After spending years addressing the truck parking shortage, where there's literally one space for every 11 trucks, I've learned that supply-and-demand imbalances don't fix themselves overnight. The used car market has seen prices drop for 25 consecutive weeks, which looks promising on paper. But here's what I'm seeing from my perch in the logistics world: inventory levels remain historically tight, especially for affordable vehicles under $15,000. Should you buy now. If you've found the right vehicle at a fair price, yes. Used cars are actually selling faster, averaging 36 days versus 55 days late last year, which tells me that despite falling prices, demand is strong. The downside is that interest rates are brutal, hovering in the double digits for used cars. That's a significant cost multiplier that can negate those price drops quickly. My advice mirrors what we tell property owners about truck parking: don't wait for perfect market conditions. The uncertainty around tariffs and inventory suggests prices could reverse direction. If you need reliable transportation and can secure decent financing, acting now beats gambling on what spring might bring. Sometimes the best deal is the one that solves your problem today.
The sustained decline in used-car prices—down roughly 10% from late-summer peaks—signals a rare moment for buyers to find value. For those in the market, this could be an opportunity to secure a vehicle at a lower cost before conditions shift again. Reasons to buy now: Price momentum: With average used-car prices at $25,512 in October 2025, buyers are seeing more affordability compared to earlier in the year. Inventory pressure: Dealers are adjusting quickly to falling values, meaning motivated sellers may offer discounts to move cars off lots.
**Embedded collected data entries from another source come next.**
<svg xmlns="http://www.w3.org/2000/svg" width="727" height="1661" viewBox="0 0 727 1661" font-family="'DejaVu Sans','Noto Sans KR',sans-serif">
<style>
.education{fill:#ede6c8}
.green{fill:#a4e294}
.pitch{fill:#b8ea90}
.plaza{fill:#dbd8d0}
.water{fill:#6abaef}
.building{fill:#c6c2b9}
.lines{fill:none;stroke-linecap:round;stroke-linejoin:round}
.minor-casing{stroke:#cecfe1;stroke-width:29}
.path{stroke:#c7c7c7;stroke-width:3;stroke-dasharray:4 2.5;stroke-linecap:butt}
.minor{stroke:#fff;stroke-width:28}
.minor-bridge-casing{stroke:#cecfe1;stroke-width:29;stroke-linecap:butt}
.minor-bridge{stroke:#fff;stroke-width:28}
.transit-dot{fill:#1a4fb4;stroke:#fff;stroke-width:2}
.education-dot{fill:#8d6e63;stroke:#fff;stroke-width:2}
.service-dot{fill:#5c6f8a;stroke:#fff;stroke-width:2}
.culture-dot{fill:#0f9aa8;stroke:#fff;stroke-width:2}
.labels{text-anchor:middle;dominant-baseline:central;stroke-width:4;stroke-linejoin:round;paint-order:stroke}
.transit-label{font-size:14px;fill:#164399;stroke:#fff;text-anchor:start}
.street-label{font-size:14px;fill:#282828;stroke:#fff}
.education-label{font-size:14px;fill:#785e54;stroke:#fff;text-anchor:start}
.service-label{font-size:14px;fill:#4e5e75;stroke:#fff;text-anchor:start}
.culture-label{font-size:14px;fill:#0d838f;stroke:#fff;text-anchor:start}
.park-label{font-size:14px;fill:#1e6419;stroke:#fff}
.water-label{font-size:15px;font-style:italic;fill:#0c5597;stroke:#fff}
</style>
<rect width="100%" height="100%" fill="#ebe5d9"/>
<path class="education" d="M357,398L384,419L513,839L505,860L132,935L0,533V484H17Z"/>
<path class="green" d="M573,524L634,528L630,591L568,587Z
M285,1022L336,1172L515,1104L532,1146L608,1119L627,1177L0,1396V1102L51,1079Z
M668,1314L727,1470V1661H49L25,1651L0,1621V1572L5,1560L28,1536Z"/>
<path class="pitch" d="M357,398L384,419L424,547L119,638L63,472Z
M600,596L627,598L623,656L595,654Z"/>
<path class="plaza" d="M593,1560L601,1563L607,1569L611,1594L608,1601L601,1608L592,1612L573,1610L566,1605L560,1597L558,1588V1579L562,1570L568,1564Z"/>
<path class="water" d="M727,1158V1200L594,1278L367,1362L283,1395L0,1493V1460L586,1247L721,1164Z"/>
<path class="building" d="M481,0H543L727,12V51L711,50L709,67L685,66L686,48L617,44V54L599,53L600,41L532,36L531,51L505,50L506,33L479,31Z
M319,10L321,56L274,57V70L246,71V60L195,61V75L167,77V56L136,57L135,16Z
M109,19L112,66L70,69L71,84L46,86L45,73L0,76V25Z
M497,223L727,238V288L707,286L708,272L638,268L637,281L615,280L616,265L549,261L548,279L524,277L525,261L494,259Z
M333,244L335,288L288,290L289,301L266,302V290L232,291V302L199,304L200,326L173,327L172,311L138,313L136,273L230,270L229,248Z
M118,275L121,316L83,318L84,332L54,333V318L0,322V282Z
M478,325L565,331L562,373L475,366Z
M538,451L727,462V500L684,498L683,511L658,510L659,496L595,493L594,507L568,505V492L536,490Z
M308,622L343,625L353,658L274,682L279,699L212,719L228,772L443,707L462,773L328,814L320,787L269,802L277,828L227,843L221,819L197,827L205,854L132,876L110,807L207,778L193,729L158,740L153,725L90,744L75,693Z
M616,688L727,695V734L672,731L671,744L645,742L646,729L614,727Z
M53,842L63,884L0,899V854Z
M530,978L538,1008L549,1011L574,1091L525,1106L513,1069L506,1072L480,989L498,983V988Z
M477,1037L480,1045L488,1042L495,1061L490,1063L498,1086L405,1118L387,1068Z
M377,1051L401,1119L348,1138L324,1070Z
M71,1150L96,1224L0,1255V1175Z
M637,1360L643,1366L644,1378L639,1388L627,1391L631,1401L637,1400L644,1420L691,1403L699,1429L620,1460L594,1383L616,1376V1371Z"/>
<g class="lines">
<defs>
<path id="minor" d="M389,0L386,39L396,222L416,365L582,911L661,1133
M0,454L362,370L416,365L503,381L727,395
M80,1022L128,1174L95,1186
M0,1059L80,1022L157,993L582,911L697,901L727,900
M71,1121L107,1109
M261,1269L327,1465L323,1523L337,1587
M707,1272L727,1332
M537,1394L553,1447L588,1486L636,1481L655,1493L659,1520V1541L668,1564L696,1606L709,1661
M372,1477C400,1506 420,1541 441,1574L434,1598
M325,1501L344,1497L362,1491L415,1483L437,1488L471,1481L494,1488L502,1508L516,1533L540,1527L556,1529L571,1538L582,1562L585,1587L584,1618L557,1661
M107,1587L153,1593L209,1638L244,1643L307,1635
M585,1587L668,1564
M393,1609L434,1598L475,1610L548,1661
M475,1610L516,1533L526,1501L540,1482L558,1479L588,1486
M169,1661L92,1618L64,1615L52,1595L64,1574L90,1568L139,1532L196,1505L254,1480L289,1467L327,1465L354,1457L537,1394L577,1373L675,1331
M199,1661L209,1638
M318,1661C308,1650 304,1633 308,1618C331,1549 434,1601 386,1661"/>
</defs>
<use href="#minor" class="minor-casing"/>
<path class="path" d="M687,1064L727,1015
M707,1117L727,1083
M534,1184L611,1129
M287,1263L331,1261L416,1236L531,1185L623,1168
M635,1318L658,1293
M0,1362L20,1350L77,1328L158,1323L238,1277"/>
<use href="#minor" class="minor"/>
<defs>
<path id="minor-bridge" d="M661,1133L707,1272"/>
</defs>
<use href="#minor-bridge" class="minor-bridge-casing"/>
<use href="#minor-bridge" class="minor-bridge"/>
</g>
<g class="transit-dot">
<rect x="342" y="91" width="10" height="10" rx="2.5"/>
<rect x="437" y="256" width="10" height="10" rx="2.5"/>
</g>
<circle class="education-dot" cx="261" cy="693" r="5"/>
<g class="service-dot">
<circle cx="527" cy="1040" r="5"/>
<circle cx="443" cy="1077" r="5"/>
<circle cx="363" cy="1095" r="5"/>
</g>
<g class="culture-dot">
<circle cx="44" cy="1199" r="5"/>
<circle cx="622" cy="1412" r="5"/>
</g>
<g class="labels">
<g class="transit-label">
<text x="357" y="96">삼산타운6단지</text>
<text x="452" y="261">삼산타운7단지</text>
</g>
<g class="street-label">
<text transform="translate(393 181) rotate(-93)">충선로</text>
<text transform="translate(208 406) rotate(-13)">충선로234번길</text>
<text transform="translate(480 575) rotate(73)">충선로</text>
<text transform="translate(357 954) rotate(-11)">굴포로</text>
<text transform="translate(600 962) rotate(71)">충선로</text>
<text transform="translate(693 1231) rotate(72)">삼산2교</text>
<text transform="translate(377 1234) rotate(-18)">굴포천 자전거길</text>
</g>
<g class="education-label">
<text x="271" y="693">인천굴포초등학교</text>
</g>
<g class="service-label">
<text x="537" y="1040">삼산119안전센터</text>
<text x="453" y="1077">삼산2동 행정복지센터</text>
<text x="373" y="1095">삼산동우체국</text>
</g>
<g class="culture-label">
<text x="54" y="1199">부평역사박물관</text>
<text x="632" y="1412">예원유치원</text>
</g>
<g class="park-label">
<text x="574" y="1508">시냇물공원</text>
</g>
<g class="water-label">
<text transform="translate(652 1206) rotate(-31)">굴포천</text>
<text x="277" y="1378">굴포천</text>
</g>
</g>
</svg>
Seasonality: Year-end promotions often align with declining wholesale prices, creating a window for bargains. Reasons to wait: Volatility: Analysts note that the pace of decline is unusually fast, raising questions about whether prices could fall further in early 2026. Financing costs: Interest rates remain elevated, which can offset savings from lower sticker prices. Waiting for rate adjustments could improve affordability. Economic uncertainty: Broader market conditions may continue to influence consumer demand and dealer pricing strategies, suggesting patience could yield better deals. The takeaway: buyers ready to act now may benefit from motivated sellers and seasonal discounts, but those willing to wait could see further declines—especially if financing conditions improve.